Your goal: Duplicate the text lines of every entry below word for word, leaving the pictures out.

(Items listed in a dataset)

=== Begin Enclosure ===

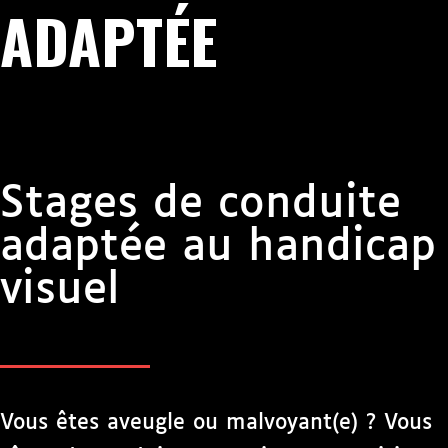
ADAPTÉE
Stages de conduite
adaptée au handicap
visuel
Vous êtes aveugle ou malvoyant(e) ? Vous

=== End Enclosure ===

Answer box:
ADAPTÉE
Stages de conduite
adaptée au handicap
visuel
Vous êtes aveugle ou malvoyant(e) ? Vous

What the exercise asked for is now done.